- Location: Goulgountou, Burkina Faso
- Date: January 11, 2023
- Deaths: 9
- Perpetrator: Unknown
- Motive: Jihadism

= Goulgountou mosque attack =

2023 mass murder in Burkina Faso

On January 11, 2023, unknown jihadists killed nine civilians at a mosque in Goulgountou, Burkina Faso.

== Background ==
Sahel Region, where Goulgountou is located, has been the heart of the jihadist insurgency in Burkina Faso that began in 2015 and intensified in 2019. The two main jihadist groups in the region are Jama'at Nasr al-Islam wal Muslimin (JNIM) and Ansarul Islam. Around the time of the attacks in Goulgountou, JNIM kidnapped dozens of women and children in Arbinda.

== Attacks ==
In the afternoon of January 11, jihadists attacked Volunteers for the Defense of the Homeland troops stationed at mines in Debere and Korizena, near Goulgountou, killing at least two.
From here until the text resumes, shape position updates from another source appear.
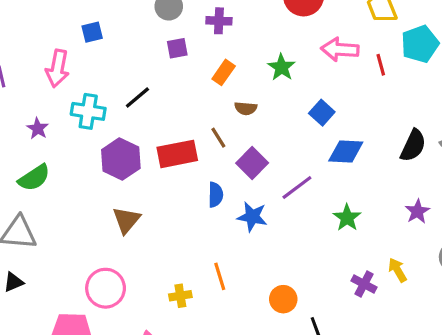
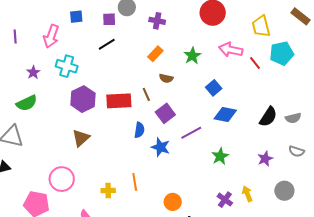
purple square: (177, 48) -> (109, 19), moved
red line: (381, 65) -> (255, 63), turned -32
black line: (137, 98) -> (107, 44), moved

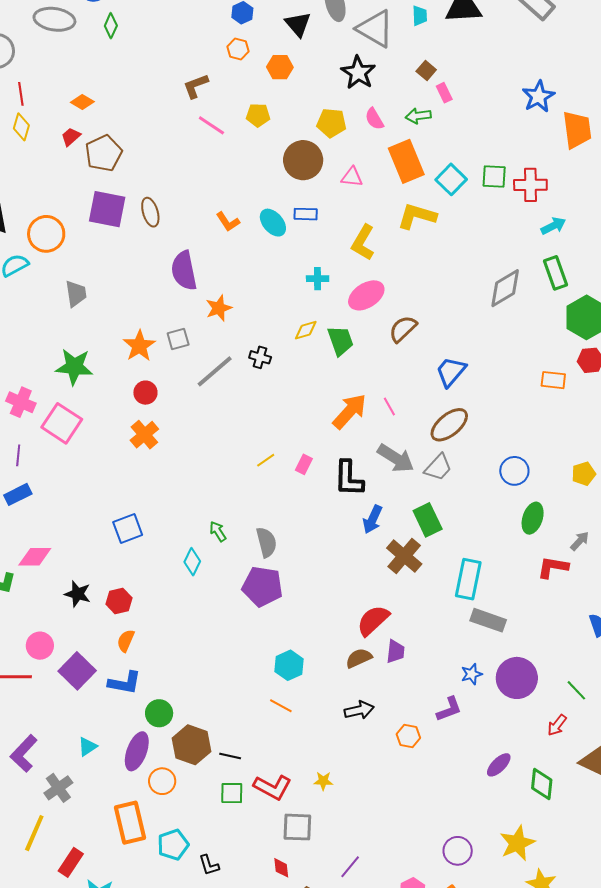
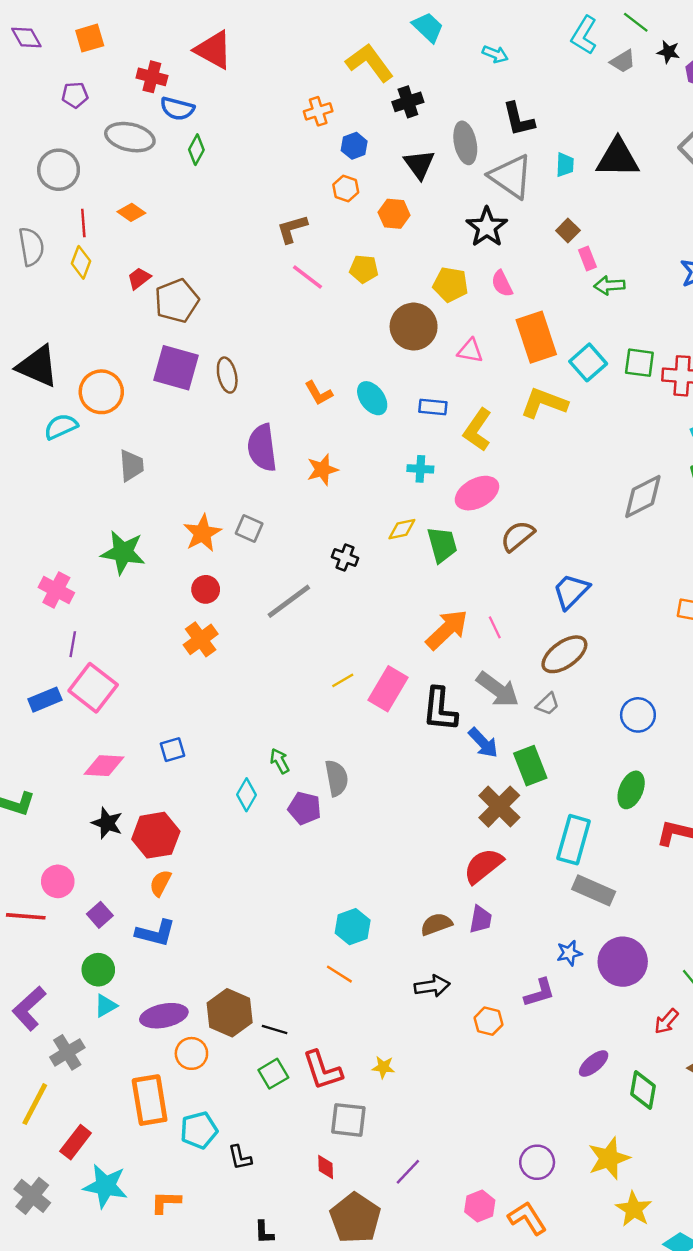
orange diamond: (82, 102) -> (131, 212), moved
green arrow: (418, 116) -> (609, 285), moved
blue rectangle: (306, 214) -> (433, 407), moved
orange star: (219, 308) -> (322, 470), moved
gray square: (178, 339) -> (249, 529), turned 35
gray line: (215, 371) -> (289, 601), moved
pink square: (62, 423) -> (93, 688), moved
purple line: (18, 455) -> (73, 644), moved
pink rectangle: (304, 464) -> (388, 689), size x1.8
gray trapezoid: (438, 467) -> (548, 704), size x0.7
green ellipse: (533, 518) -> (631, 790), moved
blue arrow: (372, 519) -> (483, 743), moved, turned -72
blue square: (128, 528) -> (172, 750), size x0.7
pink diamond: (35, 557) -> (104, 766), moved
purple pentagon: (262, 586) -> (305, 808), moved, size x0.7
red hexagon: (119, 601) -> (156, 835), size x1.5
red semicircle: (373, 620) -> (483, 866), moved
purple square: (77, 671) -> (100, 915), size x0.6
green circle: (159, 713) -> (98, 970), moved
purple ellipse: (137, 751) -> (164, 1016), turned 54
red L-shape: (273, 787) -> (322, 1070), turned 39
green square: (232, 793) -> (273, 1074), turned -35

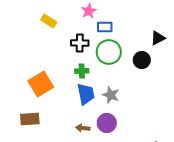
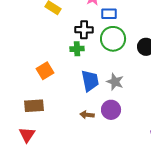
green cross: (82, 71) -> (77, 49), moved
orange square: (41, 84) -> (45, 71), size x0.7

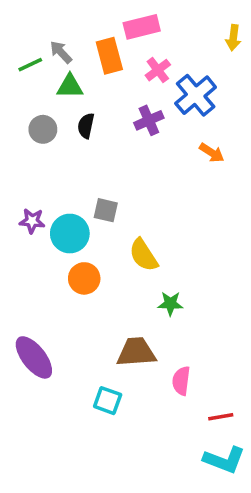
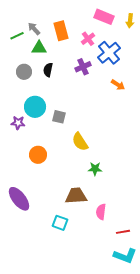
pink rectangle: (142, 27) -> (104, 17), moved, turned 36
cyan circle: (70, 234) -> (35, 107), moved
orange circle: (84, 278) -> (38, 155), moved

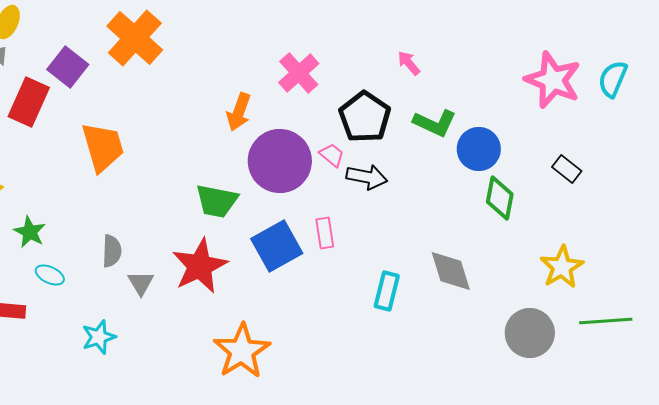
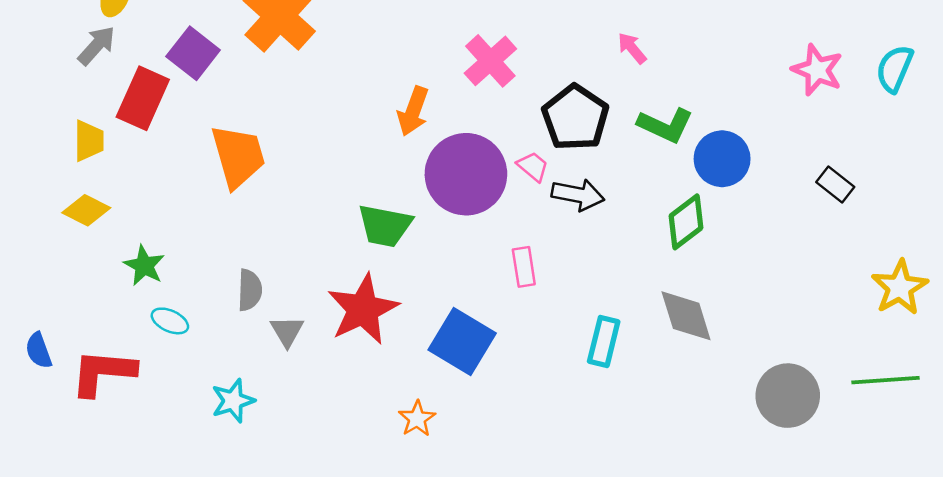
pink star: (553, 80) -> (817, 70), size x0.7
green diamond: (500, 198) -> (686, 222), moved, turned 42
blue square: (277, 246) -> (462, 342), moved, turned -30
yellow star: (562, 267) -> (900, 287), moved
orange star: (242, 351) -> (417, 419), size x0.5

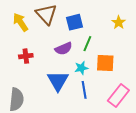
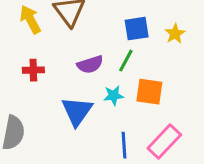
blue square: (75, 22) -> (137, 29), moved
blue line: (84, 90) -> (124, 145), moved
The attackers then went towards Goulgountou, arriving on eight motorcycles, and proceeding to intimidate worshippers inside a mosque in the neighborhood of Ticknawell. The jihadists pressured the worshippers to convert to the jihadists' sect of Islam. When the local imam argued back, the jihadists threatened to slit his throat. The imam stated he would only die standing, so he was shot. Eight other worshippers were killed in similar ways.

== Aftermath ==
Following the attack, Goulgountou residents fled the town. The Burkinabe announced counter-terrorism operations in the area shortly following the attack.